I modeled the exact #!-parsing details after Linux's fs/binfmt_script.c.
---
dyninstAPI/src/BPatch.C | 59 +++++++++++++++++++++++++++++++++++++++----------
1 file changed, 47 insertions(+), 12 deletions(-)
diff --git a/dyninstAPI/src/BPatch.C b/dyninstAPI/src/BPatch.C
index d6f417d..e3c9bef 100644
--- a/dyninstAPI/src/BPatch.C
+++ b/dyninstAPI/src/BPatch.C
@@ -1070,21 +1070,56 @@ static void buildPath(const char *path, const char **argv,
}
// A shell script, so reinterpret path/argv
- std::string interp = line.substr(2);
- pathToUse = (char *) malloc(interp.length()+1);
- strncpy(pathToUse, interp.c_str(), interp.length()+1);
- // I'd prefer an argc, but hey
- int count = 0;
- while(argv[count] != NULL) {
- count++;
+
+ // Modeled after Linux's fs/binfmt_script.c
+ // #! lines have the interpreter and optionally a single argument,
+ // all separated by spaces and/or tabs.
+
+ size_t pos_start = line.find_first_not_of(" \t", 2);
+ if (pos_start == std::string::npos) {
+ file.close();
+ return;
+ }
+ size_t pos_end = line.find_first_of(" \t", pos_start);
+ std::string interp = line.substr(pos_start, pos_end - pos_start);
+ pathToUse = strdup(interp.c_str());
+
+ std::string interp_arg;
+ pos_start = line.find_first_not_of(" \t", pos_end);
+ if (pos_start != std::string::npos) {
+ // The argument goes all the way to the last non-space/tab,
+ // even if there are spaces/tabs in the middle somewhere.

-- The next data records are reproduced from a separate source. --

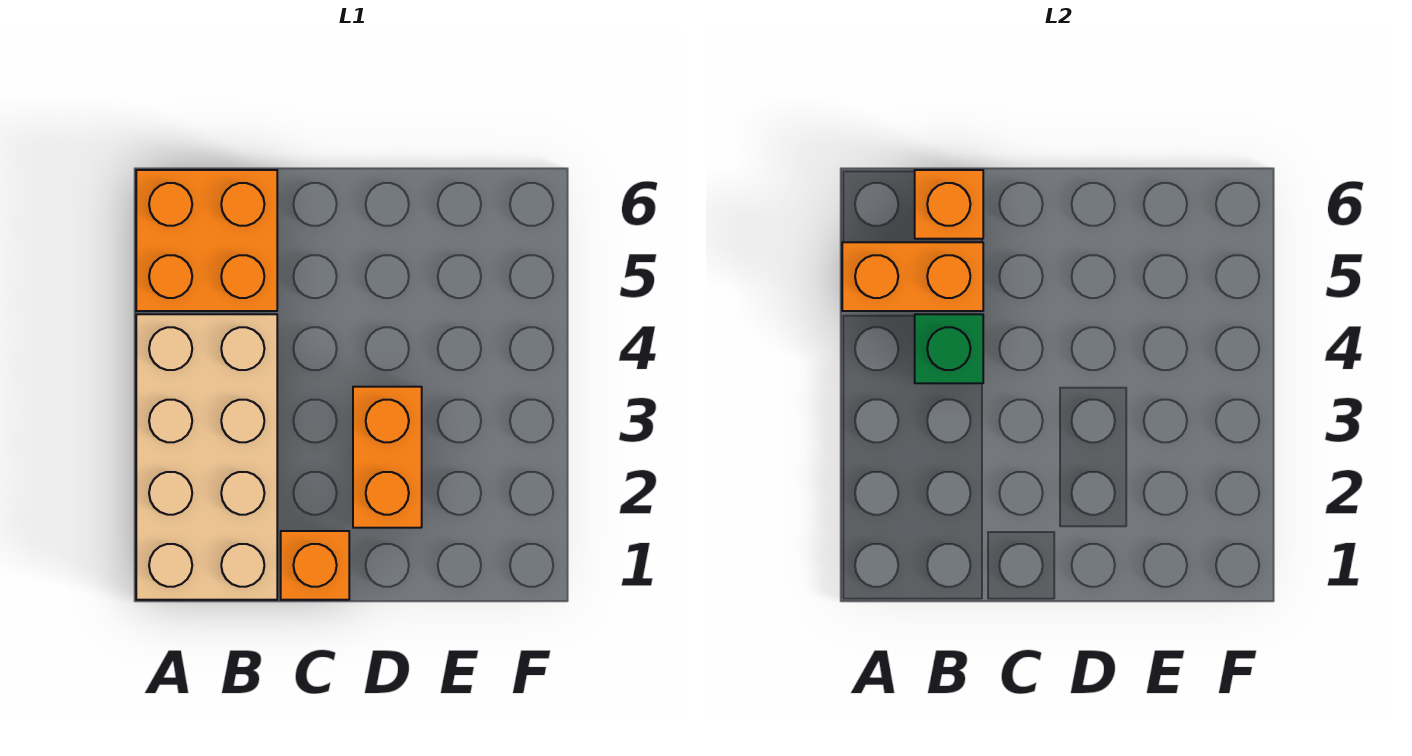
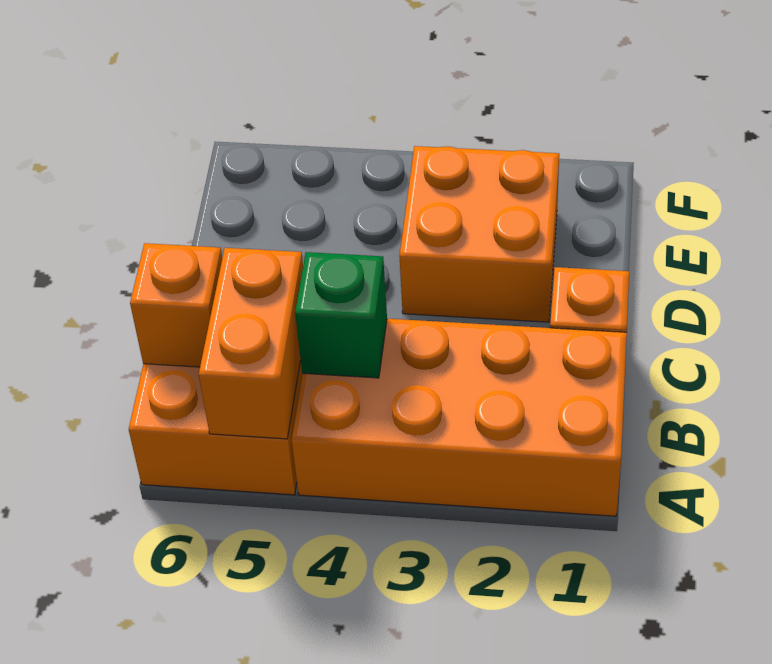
tan brick A1:B4 level 1 -> orange brick A1:B4 level 1
orange brick D2:D3 level 1 -> orange brick D2:E3 level 1

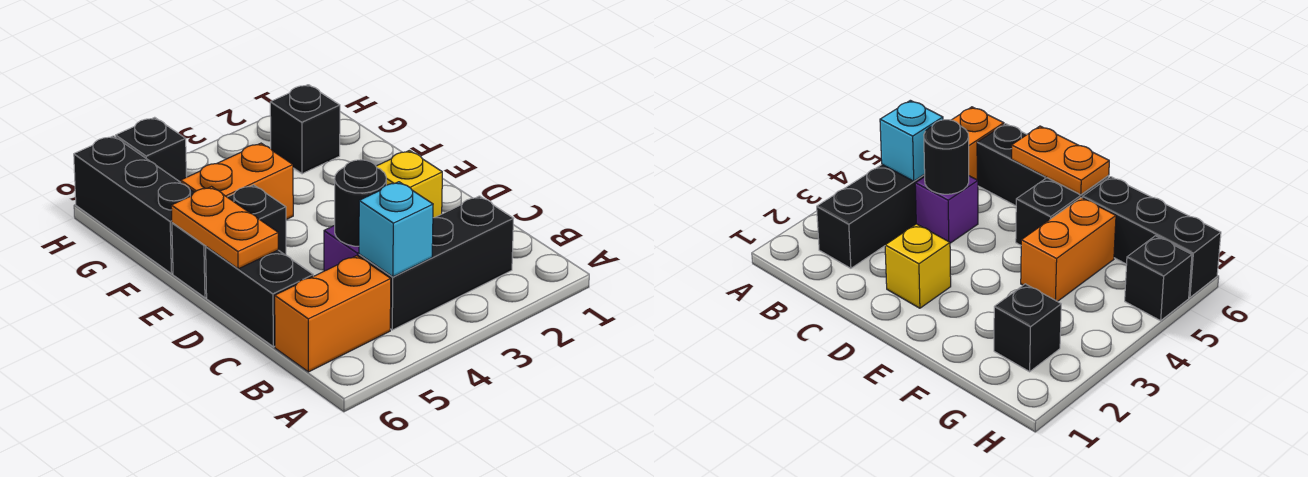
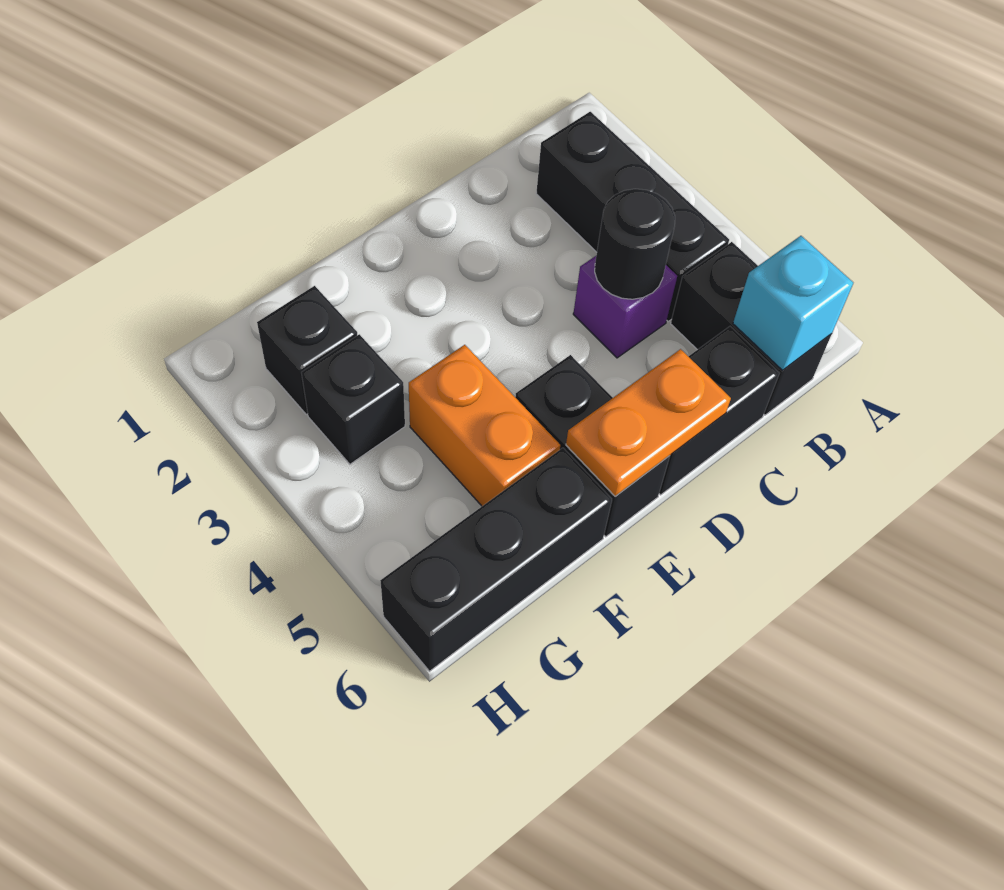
cyan brick B4 level 2 -> cyan brick B6 level 2
orange brick B5:B6 level 1 -> black brick B5:B6 level 1
yellow brick D2 level 1 -> none
black brick H5 level 1 -> black brick G3 level 1

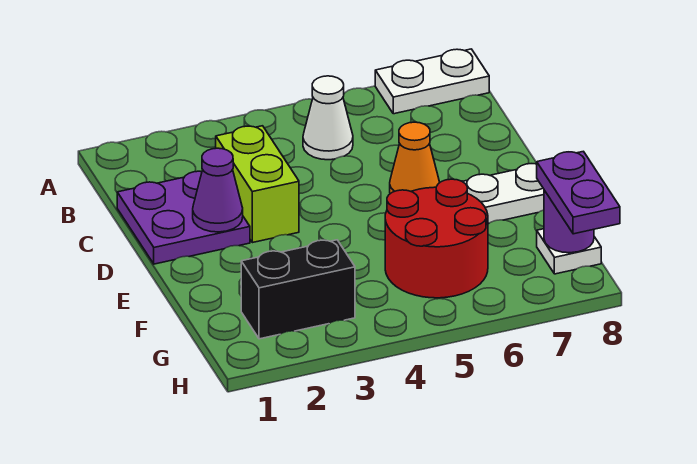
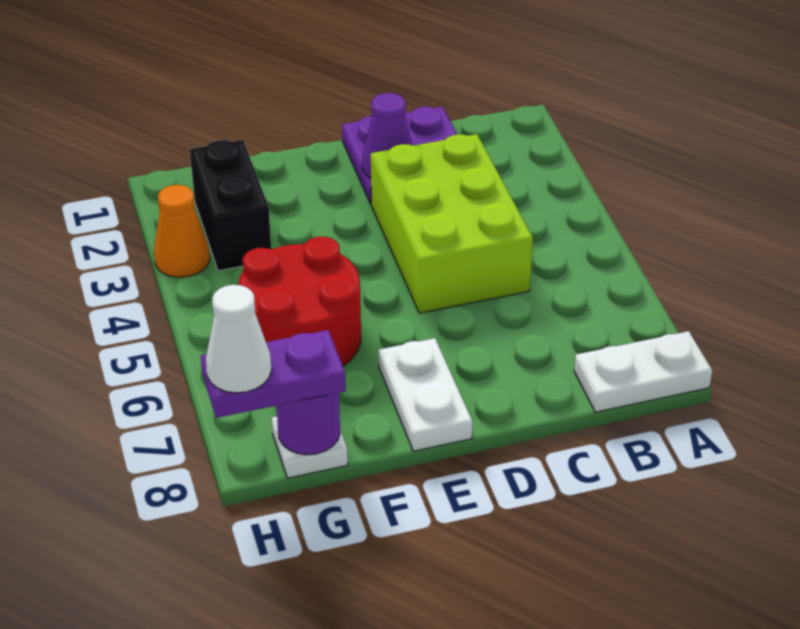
white plate A7:A8 level 1 -> white plate A8:B8 level 1
white cone B5 level 1 -> white cone H8 level 4
lime brick C3:D3 level 1 -> lime brick C3:D5 level 1
orange cone D6 level 1 -> orange cone H3 level 1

+ pos_end = line.find_last_not_of(" \t") + 1;
+ interp_arg = line.substr(pos_start, pos_end - pos_start);
+ }
+
+ // Count the old and new argc values
+ int argc = 0;
+ while(argv[argc] != NULL) {
+ argc++;
+ }
+ int argcToUse = argc + 1;
+ if (!interp_arg.empty()) {
+ argcToUse++;
+ }
+ argvToUse = (char **) malloc((argcToUse+1) * sizeof(char *));
+
+ // The interpreter takes the new argv[0]
+ int argi = 0;
+ argvToUse[argi++] = strdup(pathToUse);
+
+ // If there's an interpreter argument, that's the new argv[1]
+ if (!interp_arg.empty()) {
+ argvToUse[argi++] = strdup(interp_arg.c_str());
}
- argvToUse = (char **) malloc((count+1) * sizeof(char *));
- argvToUse[0] = strdup(pathToUse);
- for (int tmp = 0; tmp < count; ++tmp) {
- argvToUse[tmp+1] = strdup(argv[tmp]);
+ // Then comes path, *replacing* the old argv[0],
+ // and the old argv[1..] are filled in for the rest
+ argvToUse[argi++] = strdup(path);
+ for (int tmp = 1; tmp < argc; ++tmp) {
+ argvToUse[argi++] = strdup(argv[tmp]);
}
- argvToUse[count] = NULL;
+ argvToUse[argcToUse] = NULL;
file.close();
}
--
1.7.11.7
|